Closed radchenkoam closed 3 years ago
postgresql-12
командой
gcloud
$ gcloud beta compute --project=de-2020-11 instances create postrgesql-12 \ --zone=europe-north1-c \ --machine-type=e2-medium \ --subnet=default \ --network-tier=PREMIUM \ --maintenance-policy=MIGRATE \ --service-account=313591580200-compute@developer.gserviceaccount.com \ --scopes=https://www.googleapis.com/auth/cloud-platform \ --image=ubuntu-1804-bionic-v20201111 \ --image-project=ubuntu-os-cloud \ --boot-disk-size=10GB \ --boot-disk-type=pd-ssd \ --boot-disk-device-name=postrgesql-12 \ --no-shielded-secure-boot \ --shielded-vtpm \ --shielded-integrity-monitoring \ --reservation-affinity=any
подключился к ВМ по ssh
, установил PostgreSQL 12-й версии
$ wget --quiet -O - https://www.postgresql.org/media/keys/ACCC4CF8.asc | sudo apt-key add -
$ echo "deb http://apt.postgresql.org/pub/repos/apt/ `lsb_release -cs`-pgdg main" | sudo tee /etc/apt/sources.list.d/pgdg.list
$ sudo apt -y update && sudo apt -y install postgresql-12 postgresql-client-12
немного настроил по рекомендациям PGTune :fire:
$ sudo nano /etc/postgresql/12/main/postgresql.conf
$ sudo pg_ctlcluster 12 main restart
postgresql.conf
# DB Version: 12 # OS Type: linux # DB Type: oltp # Total Memory (RAM): 4 GB # CPUs num: 2 # Connections num: 20 # Data Storage: ssd max_connections = 100 shared_buffers = 1GB effective_cache_size = 3GB maintenance_work_mem = 256MB checkpoint_completion_target = 0.9 wal_buffers = 16MB default_statistics_target = 100 random_page_cost = 1.1 effective_io_concurrency = 200 work_mem = 52428kB min_wal_size = 2GB max_wal_size = 8GB max_worker_processes = 2 max_parallel_workers_per_gather = 1 max_parallel_workers = 2 max_parallel_maintenance_workers = 1
проверил, что всё ок :+1:
$ sudo -u postgres pg_lsclusters
Ver Cluster Port Status Owner Data directory Log file
12 main 5432 online postgres /var/lib/postgresql/12/main /var/log/postgresql/postgresql-12-main.log
подключился к серверу PostgreSQL через клиент psql
$ sudo su postgres
$ psql
создал БД hw1
postgres=# create database hw1;
CREATE DATABASE
создал пользователя appuser
и дал ему полные разрешения на БД hw1
postgres=# \c hw1
You are now connected to database "hw1" as user "postgres".

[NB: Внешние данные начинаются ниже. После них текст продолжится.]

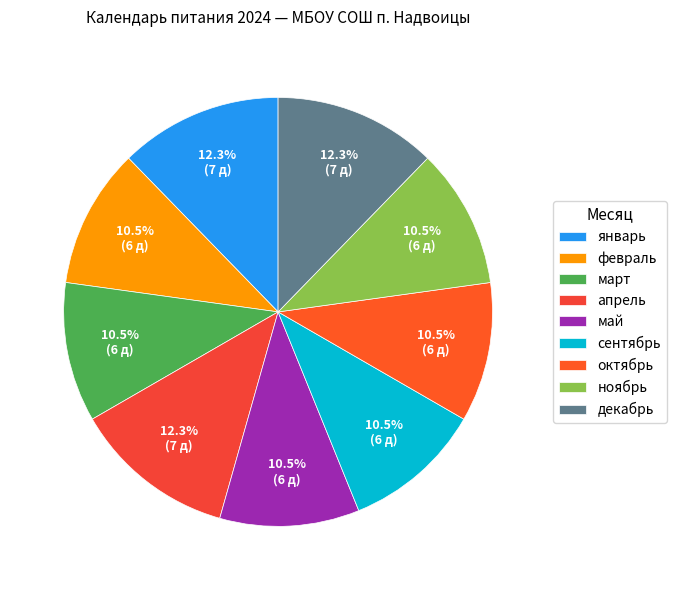

Do февраль and ноябрь together represent more than half of the pie?

No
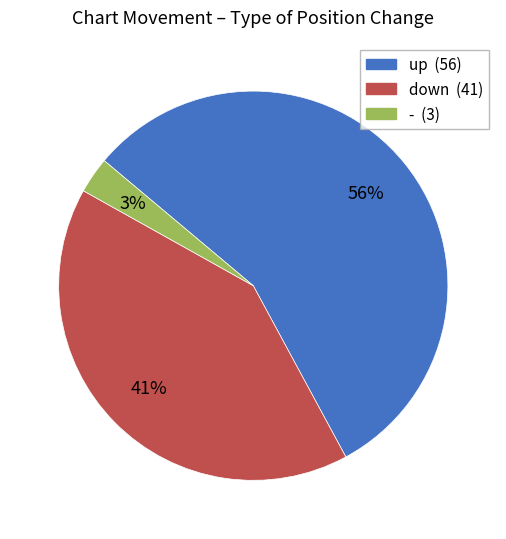

To the nearest percent, what portion does - represent?

3%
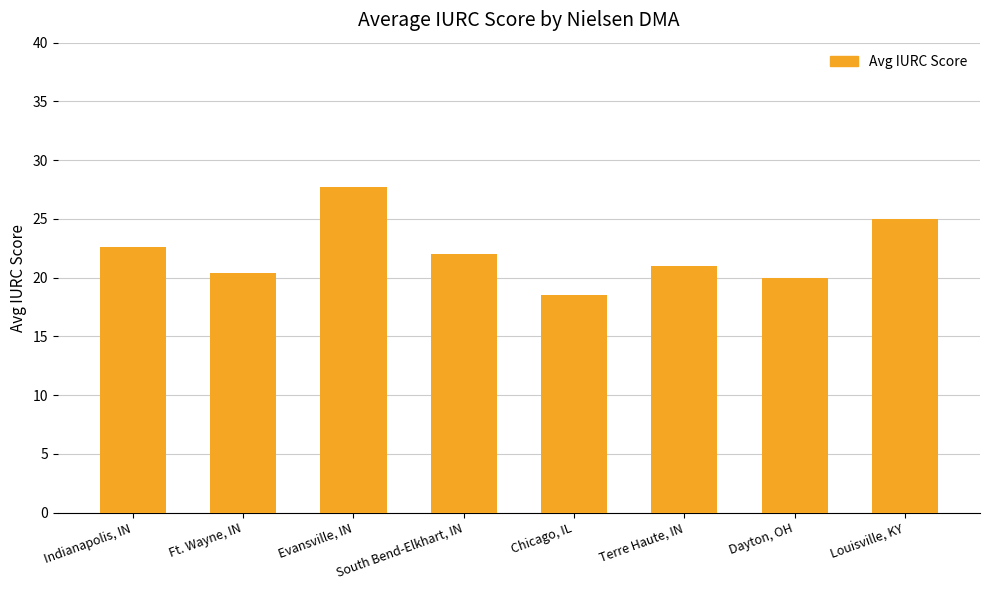

Reading left to right, transcribe all the data shown in this chart.

Indianapolis, IN=22.6	Ft. Wayne, IN=20.4	Evansville, IN=27.7	South Bend-Elkhart, IN=22.0	Chicago, IL=18.5	Terre Haute, IN=21.0	Dayton, OH=20.0	Louisville, KY=25.0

hw1=# create user appuser with password 'ktw$399S04G5';
CREATE ROLE
hw1=# grant all privileges on database hw1 to appuser;
GRANT
прокинул порт 5432 через ssh
на свой локальный компьютер
$ gcloud compute ssh postrgesql-12 \
--project de-2020-11 \
--zone europe-north1-c \
-- -L 5432:localhost:5432
подключился к PostgreSQL с использованием нового логина-пароля :+1:
$ psql -h 127.0.0.1 -p 5432 -d hw1 -U appuser -W
Password: ktw$399S04G5
psql (12.4 (Ubuntu 12.4-0ubuntu0.20.04.1), server 12.5 (Ubuntu 12.5-1.pgdg18.04+1))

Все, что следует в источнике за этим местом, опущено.